- Sophia Eugênia Vieira
- 16 de mar. de 2024

Vou contar aqui sobre um filme que encontrei por acaso no Prime e adorei!
Three Thousand Years of longing ou Era uma vez um gênio conta a história de um gênio preso na lâmpada por 3 mil anos e de Aletheia (nome de origem grega cujo significado remete à busca pela verdade). Aletheia é uma mulher “apropriadamente feliz” e “sozinha por escolha”. Independente, vive do exercício da sua mente acadêmica; historiadora, pesquisa as “verdades comuns a todas as histórias da humanidade”. No filme, este cenário é narrado de entrada enquanto a personagem agita inquieta as pernas num claro sinal de ansiedade. Apropriadamente feliz.
Sempre que assisto a um filme, me esforço para captar as primeiras mensagens, imagens, todo tipo de detalhe nas primeiríssimas cenas. Elas quase sempre farão algum sentido no final.
A história é narrada através de um conto de fadas contemporâneo, quando a humanidade, tendo desenvolvido tantas avançadas tecnologias e engenharias que exploram o céu, as profundezas marinhas e impensáveis formas de captar e transmitir informações à distância, segue envolvida nos mais primitivos conflitos do desejo.
Me fez lembrar de uma conversa estranha e engraçada que tive com uma amiga que me perguntou certa vez: “mas como você pode ser tão freudiana e tão reprimida? era pra você ser mais livre!”. E a minha resposta teria sido algo como: exatamente, quero seguir livre e manter meu réu primário!

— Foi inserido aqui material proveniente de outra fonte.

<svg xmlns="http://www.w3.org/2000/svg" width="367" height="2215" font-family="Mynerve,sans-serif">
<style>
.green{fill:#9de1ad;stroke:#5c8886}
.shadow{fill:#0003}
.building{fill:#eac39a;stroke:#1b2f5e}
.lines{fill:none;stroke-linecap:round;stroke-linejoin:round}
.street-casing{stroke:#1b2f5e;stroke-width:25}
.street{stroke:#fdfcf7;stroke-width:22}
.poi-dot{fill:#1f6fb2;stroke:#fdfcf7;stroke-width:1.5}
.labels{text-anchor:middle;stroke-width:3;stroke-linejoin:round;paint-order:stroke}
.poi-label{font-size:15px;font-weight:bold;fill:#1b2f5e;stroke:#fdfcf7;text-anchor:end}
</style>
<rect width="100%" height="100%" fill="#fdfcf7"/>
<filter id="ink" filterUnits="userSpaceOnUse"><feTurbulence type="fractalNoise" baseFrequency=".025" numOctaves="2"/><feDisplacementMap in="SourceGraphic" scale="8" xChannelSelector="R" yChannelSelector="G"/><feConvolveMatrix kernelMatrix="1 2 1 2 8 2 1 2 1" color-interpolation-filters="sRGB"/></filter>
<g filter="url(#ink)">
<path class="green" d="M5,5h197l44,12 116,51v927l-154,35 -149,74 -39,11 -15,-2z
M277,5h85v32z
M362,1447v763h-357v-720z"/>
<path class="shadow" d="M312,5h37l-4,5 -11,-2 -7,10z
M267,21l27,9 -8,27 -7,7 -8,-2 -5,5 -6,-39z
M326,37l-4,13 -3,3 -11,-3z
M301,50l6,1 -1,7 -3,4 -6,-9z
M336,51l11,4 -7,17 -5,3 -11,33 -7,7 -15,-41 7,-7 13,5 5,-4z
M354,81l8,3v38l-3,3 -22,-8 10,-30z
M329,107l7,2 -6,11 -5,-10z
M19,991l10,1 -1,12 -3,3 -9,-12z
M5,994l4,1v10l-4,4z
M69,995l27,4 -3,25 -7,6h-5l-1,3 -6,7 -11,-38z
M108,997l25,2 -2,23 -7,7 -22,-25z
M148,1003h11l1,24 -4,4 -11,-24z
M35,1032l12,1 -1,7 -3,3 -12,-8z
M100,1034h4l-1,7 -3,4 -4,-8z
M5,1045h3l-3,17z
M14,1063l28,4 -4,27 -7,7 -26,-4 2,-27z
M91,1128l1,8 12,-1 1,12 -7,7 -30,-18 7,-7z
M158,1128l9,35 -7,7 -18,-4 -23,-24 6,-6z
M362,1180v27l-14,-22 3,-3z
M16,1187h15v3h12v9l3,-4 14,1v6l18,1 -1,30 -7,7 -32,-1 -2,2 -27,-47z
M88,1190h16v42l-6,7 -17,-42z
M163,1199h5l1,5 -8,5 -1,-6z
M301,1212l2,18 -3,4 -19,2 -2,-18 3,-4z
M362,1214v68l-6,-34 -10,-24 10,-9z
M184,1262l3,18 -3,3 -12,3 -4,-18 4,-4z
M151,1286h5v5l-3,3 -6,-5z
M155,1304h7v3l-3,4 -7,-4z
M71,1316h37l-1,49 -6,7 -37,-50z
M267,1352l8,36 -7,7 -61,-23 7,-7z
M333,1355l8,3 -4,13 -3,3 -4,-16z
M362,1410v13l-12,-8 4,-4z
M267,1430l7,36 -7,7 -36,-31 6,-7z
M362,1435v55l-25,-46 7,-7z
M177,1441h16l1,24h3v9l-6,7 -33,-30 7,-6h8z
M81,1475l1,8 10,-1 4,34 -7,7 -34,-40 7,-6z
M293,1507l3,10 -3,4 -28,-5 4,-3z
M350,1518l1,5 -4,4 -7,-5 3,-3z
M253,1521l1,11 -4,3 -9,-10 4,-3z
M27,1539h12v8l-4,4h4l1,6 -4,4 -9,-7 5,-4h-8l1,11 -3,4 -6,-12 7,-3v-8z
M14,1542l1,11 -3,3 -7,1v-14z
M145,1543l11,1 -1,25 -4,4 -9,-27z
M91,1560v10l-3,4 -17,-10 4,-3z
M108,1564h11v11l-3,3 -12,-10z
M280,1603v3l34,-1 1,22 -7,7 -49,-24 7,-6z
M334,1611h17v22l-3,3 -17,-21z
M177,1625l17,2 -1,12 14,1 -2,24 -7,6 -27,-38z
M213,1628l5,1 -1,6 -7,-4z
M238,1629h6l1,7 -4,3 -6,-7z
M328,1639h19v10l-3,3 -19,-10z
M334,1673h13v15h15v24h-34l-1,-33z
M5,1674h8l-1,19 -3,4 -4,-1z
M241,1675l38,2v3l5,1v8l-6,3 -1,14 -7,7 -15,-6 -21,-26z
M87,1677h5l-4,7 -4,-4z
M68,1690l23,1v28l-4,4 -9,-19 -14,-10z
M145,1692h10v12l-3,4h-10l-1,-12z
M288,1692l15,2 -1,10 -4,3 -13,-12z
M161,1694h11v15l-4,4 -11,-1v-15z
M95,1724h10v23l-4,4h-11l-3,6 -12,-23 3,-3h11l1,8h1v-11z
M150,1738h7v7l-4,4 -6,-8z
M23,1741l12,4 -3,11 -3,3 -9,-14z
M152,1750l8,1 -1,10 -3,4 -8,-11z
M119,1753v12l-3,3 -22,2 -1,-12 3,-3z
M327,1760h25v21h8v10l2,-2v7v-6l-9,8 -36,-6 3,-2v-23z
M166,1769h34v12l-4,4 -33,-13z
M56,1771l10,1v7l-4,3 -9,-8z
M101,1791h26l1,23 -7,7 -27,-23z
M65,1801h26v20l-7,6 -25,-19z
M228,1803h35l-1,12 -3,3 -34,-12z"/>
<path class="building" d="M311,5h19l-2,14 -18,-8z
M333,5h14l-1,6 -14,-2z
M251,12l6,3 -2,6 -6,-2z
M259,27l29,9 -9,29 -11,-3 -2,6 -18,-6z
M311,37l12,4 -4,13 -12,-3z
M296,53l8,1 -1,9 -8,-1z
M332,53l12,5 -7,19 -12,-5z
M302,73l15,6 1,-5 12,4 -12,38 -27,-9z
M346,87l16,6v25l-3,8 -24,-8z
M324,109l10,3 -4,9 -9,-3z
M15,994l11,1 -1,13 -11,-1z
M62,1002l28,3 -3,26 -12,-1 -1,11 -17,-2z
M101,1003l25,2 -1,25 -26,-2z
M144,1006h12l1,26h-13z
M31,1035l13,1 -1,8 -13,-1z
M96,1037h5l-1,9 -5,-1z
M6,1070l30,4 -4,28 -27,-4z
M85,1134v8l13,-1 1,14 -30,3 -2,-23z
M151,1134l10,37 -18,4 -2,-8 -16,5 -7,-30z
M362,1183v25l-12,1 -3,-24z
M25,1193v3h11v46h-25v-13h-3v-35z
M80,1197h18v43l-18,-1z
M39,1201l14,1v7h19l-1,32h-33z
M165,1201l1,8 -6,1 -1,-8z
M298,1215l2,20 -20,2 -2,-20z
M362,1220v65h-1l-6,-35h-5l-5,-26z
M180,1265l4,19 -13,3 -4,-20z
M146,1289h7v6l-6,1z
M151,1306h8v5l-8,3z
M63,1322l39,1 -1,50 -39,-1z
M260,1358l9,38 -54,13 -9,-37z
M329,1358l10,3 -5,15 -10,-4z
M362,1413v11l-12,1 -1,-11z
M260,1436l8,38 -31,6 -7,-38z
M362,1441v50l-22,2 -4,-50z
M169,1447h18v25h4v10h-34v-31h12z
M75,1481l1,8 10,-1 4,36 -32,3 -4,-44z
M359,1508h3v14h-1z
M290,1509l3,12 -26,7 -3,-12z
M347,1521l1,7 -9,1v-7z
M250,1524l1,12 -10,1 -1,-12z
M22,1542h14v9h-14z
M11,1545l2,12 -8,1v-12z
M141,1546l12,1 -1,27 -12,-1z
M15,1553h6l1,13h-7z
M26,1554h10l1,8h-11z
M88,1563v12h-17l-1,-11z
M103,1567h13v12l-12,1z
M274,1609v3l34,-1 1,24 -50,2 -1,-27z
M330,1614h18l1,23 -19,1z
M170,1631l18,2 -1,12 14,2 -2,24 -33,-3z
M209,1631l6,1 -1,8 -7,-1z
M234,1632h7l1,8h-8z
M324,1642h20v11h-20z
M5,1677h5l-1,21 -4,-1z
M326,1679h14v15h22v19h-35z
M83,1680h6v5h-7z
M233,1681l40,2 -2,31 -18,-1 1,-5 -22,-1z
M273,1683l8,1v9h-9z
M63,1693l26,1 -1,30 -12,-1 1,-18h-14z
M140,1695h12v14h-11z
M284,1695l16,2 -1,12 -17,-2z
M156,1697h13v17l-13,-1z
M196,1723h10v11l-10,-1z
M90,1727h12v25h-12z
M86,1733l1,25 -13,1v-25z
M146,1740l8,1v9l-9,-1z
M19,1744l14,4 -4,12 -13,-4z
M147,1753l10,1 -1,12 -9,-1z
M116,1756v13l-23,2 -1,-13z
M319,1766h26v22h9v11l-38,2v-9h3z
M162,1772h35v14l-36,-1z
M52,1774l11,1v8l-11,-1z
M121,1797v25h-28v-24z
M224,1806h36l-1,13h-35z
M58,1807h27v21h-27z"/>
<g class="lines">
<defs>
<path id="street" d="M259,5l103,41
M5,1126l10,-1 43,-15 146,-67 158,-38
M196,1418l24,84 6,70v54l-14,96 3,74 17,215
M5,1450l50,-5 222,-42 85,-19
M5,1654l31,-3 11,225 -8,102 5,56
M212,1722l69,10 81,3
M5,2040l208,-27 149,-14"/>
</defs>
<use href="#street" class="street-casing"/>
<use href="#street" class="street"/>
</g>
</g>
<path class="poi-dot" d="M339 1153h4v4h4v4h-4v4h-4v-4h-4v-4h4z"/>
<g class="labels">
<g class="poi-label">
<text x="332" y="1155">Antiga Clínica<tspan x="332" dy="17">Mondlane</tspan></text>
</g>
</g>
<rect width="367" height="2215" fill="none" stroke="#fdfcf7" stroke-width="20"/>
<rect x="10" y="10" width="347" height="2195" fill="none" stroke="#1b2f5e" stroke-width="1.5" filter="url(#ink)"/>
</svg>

Às vezes, têm-se a ideia de que quem faz análise sai por aí pondo em prática tudo que pode ter sido represado ao longo da vida. Sim, muita coisa é colocada em marcha, a vida acontece, nós acontecemos. Mas sem perder o contato com a realidade. Aliás, em alguns casos, esse se torna o principal ganho: adquirir coragem para caminhar descalço sobre o chão da realidade (de dentro e de fora).

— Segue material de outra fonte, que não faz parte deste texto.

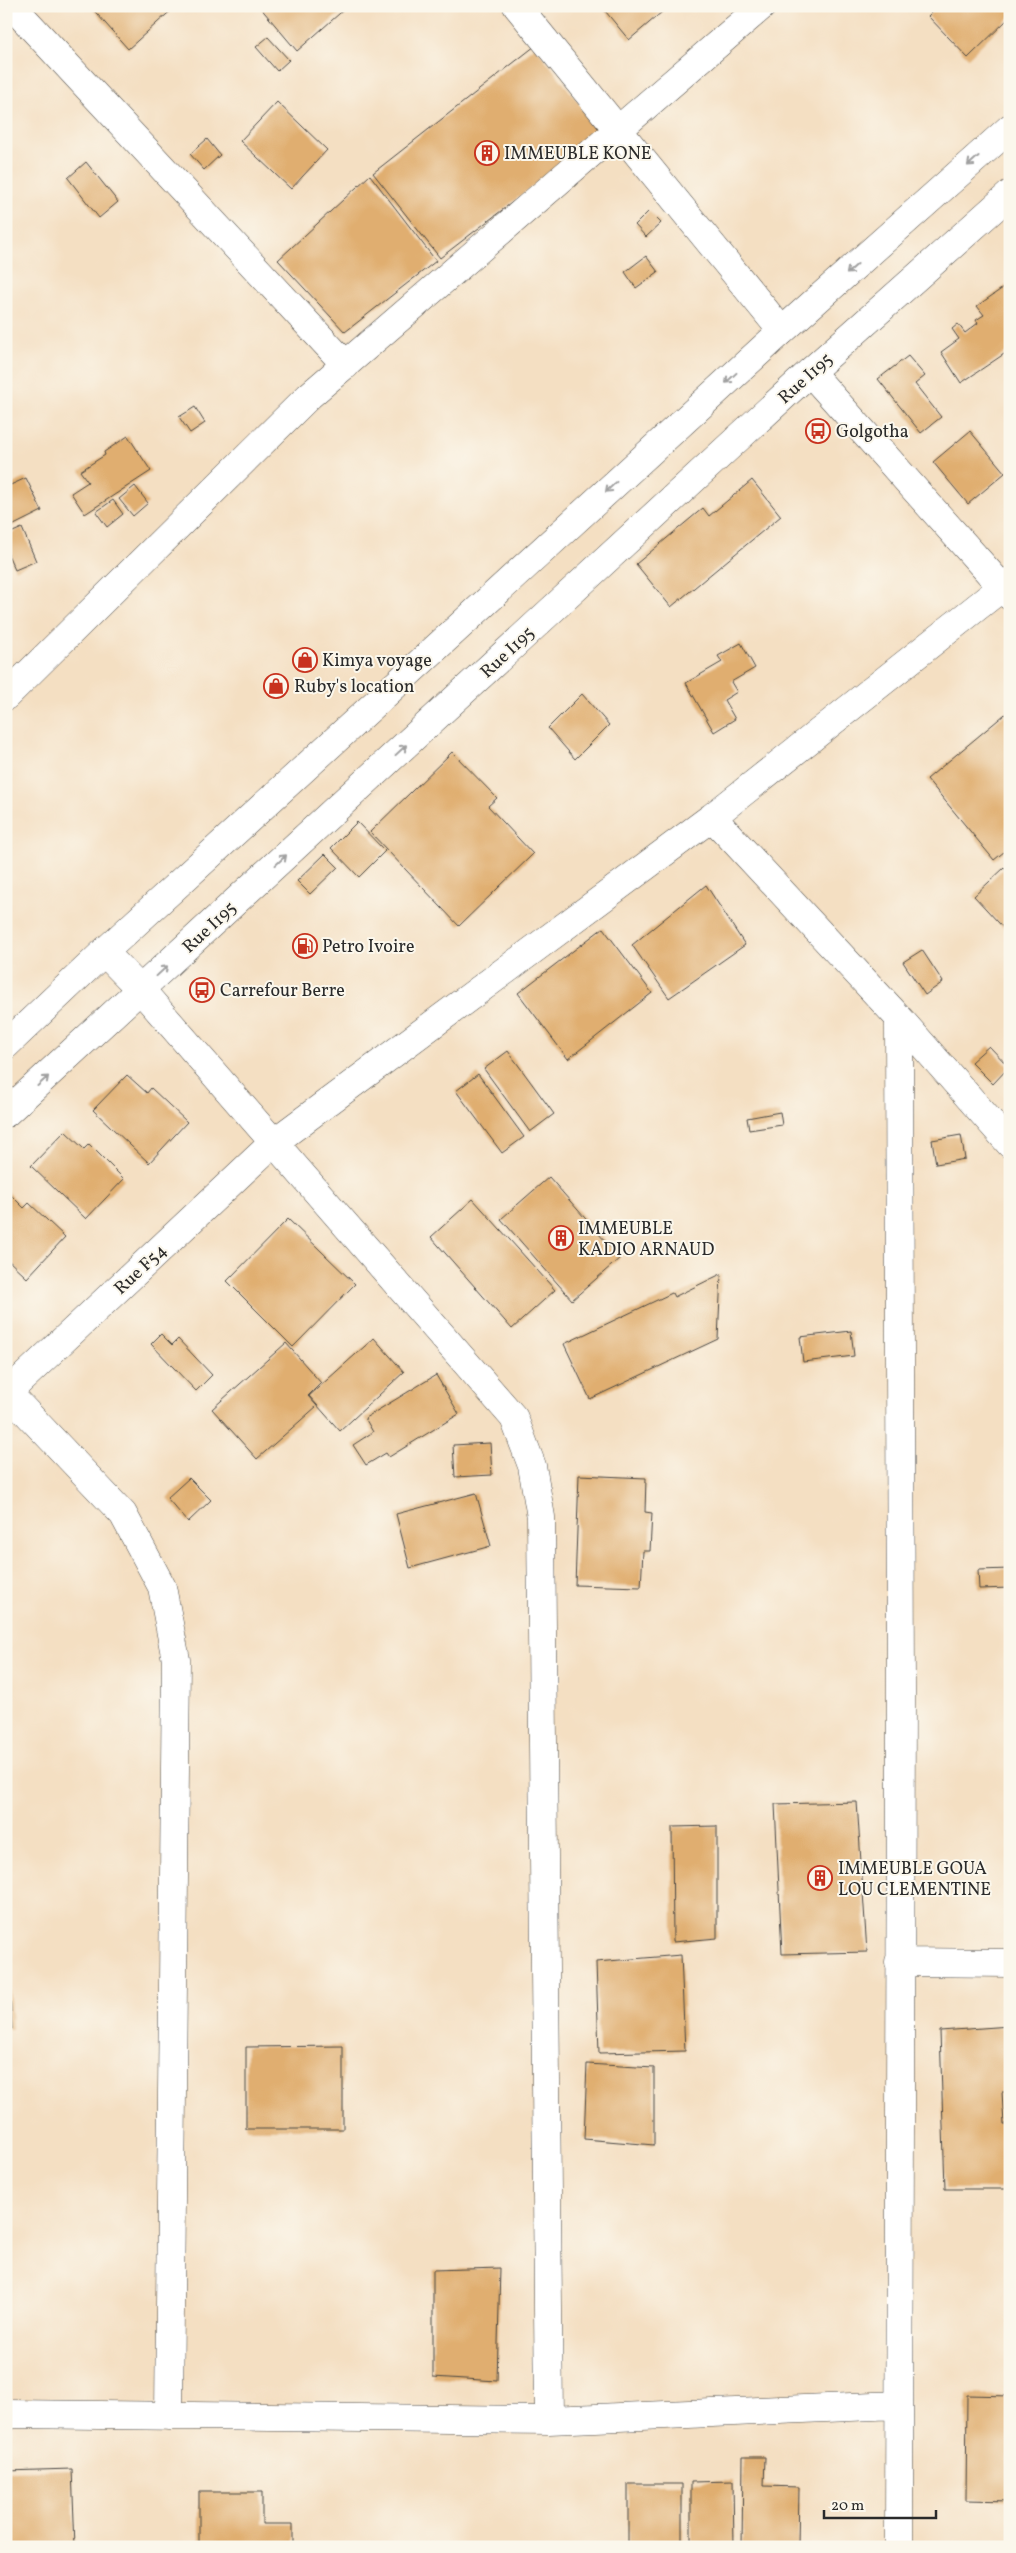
<svg xmlns="http://www.w3.org/2000/svg" width="1016" height="2553" font-family="Vollkorn,serif">
<style>
.building{fill:#e0ae6f}
.lines{fill:none;stroke-linecap:round;stroke-linejoin:round}
.minor-casing{stroke:#494642;stroke-width:29}
.secondary-casing{stroke:#494642;stroke-width:29}
.minor{stroke:#fff;stroke-width:28}
.secondary{stroke:#fff;stroke-width:28}
.oneway{stroke:#a0a0a0}
.labels{text-anchor:middle;stroke-width:4;stroke-linejoin:round;paint-order:stroke}
.poi-label{font-size:18px;fill:#2b2b2b;stroke:#fbf7ec;text-anchor:start}
.street-label{font-size:18px;fill:#2b2b2b;stroke:#fbf7ec}
</style>
<rect width="100%" height="100%" fill="#fbf7ec"/>
<filter id="ink" filterUnits="userSpaceOnUse"><feTurbulence type="fractalNoise" baseFrequency=".02" numOctaves="2"/><feDisplacementMap in="SourceGraphic" scale="10" xChannelSelector="R" yChannelSelector="G"/><feConvolveMatrix kernelMatrix="1 2 1 2 8 2 1 2 1" color-interpolation-filters="sRGB"/></filter>
<filter id="wash" filterUnits="userSpaceOnUse"><feTurbulence type="fractalNoise" baseFrequency=".0096" numOctaves="4" result="noise"/><feDisplacementMap in="SourceGraphic" scale="20" xChannelSelector="R" yChannelSelector="G"/><feGaussianBlur stdDeviation="1.12" result="paint"/><feColorMatrix in="noise" values="0 0 0 0 0 0 0 0 0 0 0 0 0 0 0 0 0 1.4 0 .05"/><feComposite in="paint" operator="in"/></filter>
<g filter="url(#wash)">
<rect width="100%" height="100%" fill="#f4dfc2"/>
<g id="blocks">
<path class="building" d="M90 6H176L128 49Z
M259 6H348L297 51Z
M601 6H669L629 40Z
M938 6H1010V17L968 58 928 16Z
M268 37 289 60 277 71 256 47Z
M535 46 602 133 440 258 373 173Z
M277 102 327 150 291 189 240 141Z
M207 139 220 155 204 170 190 154Z
M86 162 118 202 99 218 68 178Z
M370 175 436 261 345 332 278 260Z
M649 211 661 223 646 237 635 225Z
M646 256 658 272 636 288 625 272Z
M1010 283V350L961 383 941 352 959 339 952 329 958 324 965 333 978 323 976 320 984 315 977 306Z
M908 356 925 376 915 384 941 417 921 433 878 379Z
M195 407 205 423 190 433 179 417Z
M970 431 1005 473 968 504 933 462Z
M128 436 151 471 85 514 71 493 88 482 80 471 105 455 104 452Z
M26 478 42 511 6 529V487Z
M752 480 781 516 671 607 636 564 703 508 709 516Z
M135 486 148 503 133 516 119 499Z
M113 500 123 514 107 527 96 512Z
M22 528 36 561 15 570 6 550V535Z
M741 643 755 668 731 682 737 692 724 700 735 719 714 732 686 683 722 662 718 656Z
M582 694 609 725 575 759 548 728Z
M1010 710V847L994 860 927 779Z
M452 752 497 798 488 806 533 854 459 926 370 832Z
M357 822 385 851 359 877 331 848Z
M325 854 338 867 310 894 297 881Z
M1004 868 1010 874V935L974 896Z
M706 885 745 945 669 998 632 945Z
M603 928 652 993 568 1059 518 993Z
M922 950 943 982 925 995 903 962Z
M989 1046 1009 1067 993 1084 971 1062Z
M508 1051 554 1114 530 1132 484 1069Z
M478 1074 524 1137 502 1153 456 1091Z
M127 1075 147 1093 151 1088 187 1122 149 1163 93 1110Z
M780 1112 782 1125 749 1130 747 1118Z
M65 1131 84 1149 89 1144 124 1179 86 1219 31 1166Z
M961 1135 965 1159 936 1164 932 1140Z
M549 1177 620 1258 572 1300 501 1219Z
M6 1190 24 1208 29 1203 65 1237 27 1278 6 1258Z
M473 1199 555 1290 512 1329 431 1237Z
M288 1219 355 1284 293 1347 227 1281Z
M721 1274 718 1339 590 1399 564 1344 672 1293 674 1297Z
M851 1331 854 1356 803 1362 800 1337Z
M161 1334 172 1345 178 1339 212 1375 196 1391 151 1344Z
M374 1338 404 1372 340 1431 309 1396Z
M286 1343 321 1383 308 1396 317 1406 257 1459 212 1409Z
M436 1375 459 1414 389 1457 386 1453 366 1465 353 1445 373 1432 365 1418Z
M490 1443 492 1475 455 1477 453 1445Z
M579 1475 646 1478 645 1512 652 1513 650 1551H643L641 1587 575 1585Z
M189 1478 211 1500 188 1522 167 1498Z
M476 1493 491 1546 410 1568 396 1514Z
M1010 1569V1588L979 1589 978 1570Z
M857 1802 867 1952 782 1954 775 1804Z
M717 1826V1938L673 1942 672 1827Z
M6 1928 12 2029H6Z
M681 1955 685 2051 599 2053 596 1962Z
M1010 2026V2092H1002L1004 2124H1010V2189H945L940 2031Z
M343 2046V2129H246V2047Z
M587 2064 654 2068V2145L584 2139Z
M500 2268 497 2381 433 2377V2270Z
M967 2395 1010 2396V2501L966 2500Z
M743 2457H765L764 2486 799 2487 798 2547H742Z
M72 2469 75 2547H6V2471Z
M733 2481 734 2547H691V2482Z
M628 2484H682V2547H628Z
M199 2492H262V2524H293V2547H199Z"/>
</g>
</g>
<g filter="url(#ink)">
<use href="#blocks" fill-opacity="0" stroke="#494642" stroke-width="1"/>
<g class="lines">
<defs>
<path id="minor" d="M12 6 346 365
M517 6 782 331
M810 372 1010 596
M6 696 309 396 762 6
M712 817 899 1018 1010 1144
M104 952 141 990 514 1418 532 1466 541 1517 549 2420
M8 1393 123 1514 162 1587 176 1660 169 2416
M6 1394 273 1143 712 817 1010 581
M899 1962 1010 1963
M6 2414 549 2420 898 2405
M899 2547 901 1691 899 1018"/>
<path id="secondary" d="M6 1045 104 952 782 331 1010 128
M6 1113 810 372 1010 194"/>
</defs>
<use href="#minor" class="minor-casing"/>
<use href="#secondary" class="secondary-casing"/>
<use href="#minor" class="minor"/>
<use href="#secondary" class="secondary"/>
</g>
<defs><path id="oneway-shaft" d="M-6 0H5M1.5-3L5.5 0L1.5 3" fill="none" stroke-width="1.6" stroke-linecap="round" stroke-linejoin="round" transform="scale(1.25)"/></defs>
<g class="oneway">
<use href="#oneway-shaft" transform="translate(973 161) rotate(138)"/>
<use href="#oneway-shaft" transform="translate(852 269) rotate(138)"/>
<use href="#oneway-shaft" transform="translate(731 378) rotate(137)"/>
<use href="#oneway-shaft" transform="translate(611 487) rotate(137)"/>
<use href="#oneway-shaft" transform="translate(401 750) rotate(-43)"/>
<use href="#oneway-shaft" transform="translate(281 860) rotate(-43)"/>
<use href="#oneway-shaft" transform="translate(162 971) rotate(-43)"/>
<use href="#oneway-shaft" transform="translate(43 1081) rotate(-42)"/>
</g>
</g>
<defs>
<symbol id="building-ring" viewBox="-11 -11 22 22"><circle r="9.5" fill="#fbf7ec" stroke="#c8321e" stroke-width="1.5"/><path d="M-4-6H4V6H1V3H-1V6H-4ZM-2.5-4.3h1.7v1.8h-1.7ZM.8-4.3h1.7v1.8H.8ZM-2.5-1h1.7V.8h-1.7ZM.8-1h1.7V.8H.8Z" fill="#c8321e"/></symbol>
<symbol id="bus-ring" viewBox="-11 -11 22 22"><circle r="9.5" fill="#fbf7ec" stroke="#c8321e" stroke-width="1.5"/><path d="M-5-6H5V4H4V6H2V4H-2V6H-4V4H-5ZM-3.5-4V0h7V-4ZM-3.5 1.2v1.5H-2V1.2ZM2 1.2v1.5H3.5V1.2Z" fill="#c8321e"/></symbol>
<symbol id="shop-ring" viewBox="-11 -11 22 22"><circle r="9.5" fill="#fbf7ec" stroke="#c8321e" stroke-width="1.5"/><path d="M-5-2.5h2.3a2.7 3.5 0 0 1 5.4 0H5L5.5 6h-11ZM-1.5-2.5h3a1.5 2.3 0 0 0-3 0Z" fill="#c8321e"/></symbol>
<symbol id="fuel-ring" viewBox="-11 -11 22 22"><circle r="9.5" fill="#fbf7ec" stroke="#c8321e" stroke-width="1.5"/><path d="M-5.5-6h7V0h2V4h1.3V-2.5L3-4.5l.8-.8L6-3V5H2.5V1h-1V6h-7ZM-4.2-4.7v3.2H.2V-4.7Z" fill="#c8321e"/></symbol>
</defs>
<g fill-rule="evenodd">
<use href="#building-ring" x="473" y="139" width="28" height="28"/>
<use href="#bus-ring" x="804" y="417" width="28" height="28"/>
<use href="#shop-ring" x="291" y="646" width="28" height="28"/>
<use href="#shop-ring" x="262" y="672" width="28" height="28"/>
<use href="#fuel-ring" x="291" y="932" width="28" height="28"/>
<use href="#bus-ring" x="188" y="976" width="28" height="28"/>
<use href="#building-ring" x="547" y="1224" width="28" height="28"/>
<use href="#building-ring" x="806" y="1864" width="28" height="28"/>
</g>
<g class="labels">
<g class="poi-label">
<text x="504" y="159">IMMEUBLE KONE</text>
<text x="836" y="437">Golgotha</text>
<text x="322" y="666">Kimya voyage</text>
<text x="294" y="692">Ruby's location</text>
<text x="322" y="952">Petro Ivoire</text>
<text x="220" y="996">Carrefour Berre</text>
<text x="578" y="1234">IMMEUBLE<tspan x="578" dy="21">KADIO ARNAUD</tspan></text>
<text x="838" y="1874">IMMEUBLE GOUA<tspan x="838" dy="21">LOU CLEMENTINE</tspan></text>
</g>
<g class="street-label">
<text transform="translate(805 378) rotate(-42)" y="6">Rue I195</text>
<text transform="translate(507 652) rotate(-43)" y="6">Rue I195</text>
<text transform="translate(209 927) rotate(-43)" y="6">Rue I195</text>
<text transform="translate(140 1269) rotate(-43)" y="6">Rue F54</text>
</g>
</g>
<rect width="1016" height="2553" fill="none" stroke="#fbf7ec" stroke-width="25"/>
<path d="M824 2510v8h112v-8" fill="none" stroke="#2b2b2b" stroke-width="2.5"/>
<text x="831" y="2510" font-size="15" fill="#2b2b2b" stroke="#fbf7ec" stroke-width="4" paint-order="stroke">20 m</text>
</svg>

Bem, voltando ao filme, o conto se repete: o gênio somente será realmente livre se realizar três desejos daquela que o libertou da garrafa. Mas não desejos imediatos, eles terão de ser desejos desejados com o coração, com profundidade. No entanto, na medida em que o gênio narra suas tentativas anteriores de sair da garrafa e ser liberto, apresenta realizações de desejo desastrosas com consequências incontroláveis, o que aterroriza Aletheia.
Em vários momentos, a história me fez pensar que há desejos que não são para serem realizados. Ou que talvez a melhor forma de “realizá-los”, no sentido de torná-los reais, seria conhecê-los, mas não os satisfazer. Seria apropriar-se deles e assumir o controle de não os atuar.
Há desejos perigosos e há conflitos indissolúveis. “Conhecereis a verdade e a verdade vos libertará!”. Para Wilfred Bion, um psicanalista, a busca pela verdade é o alimento da mente. Contudo, na busca pelo autoconhecimento, é provável que não encontremos uma essência muito, digamos, sublime. Acredito que o que mais se aproxima de um “verdadeiro eu” seja o resultado desses constantes acordos internos dos quais, quanto mais nos aproximamos, mais fortes e tolerantes nos tornamos, e mais conscientemente faremos escolhas.
Quando o desejo de Aletheia passou a ser a presença do gênio, não satisfazer seu último pedido tornou seu desejo realizável. E, assim, o gênio, desejoso de poder conversar - afinal de contas foram 3 mil anos de isolamento- e Aletheia puderam unir suas solidões e seguir desejantes.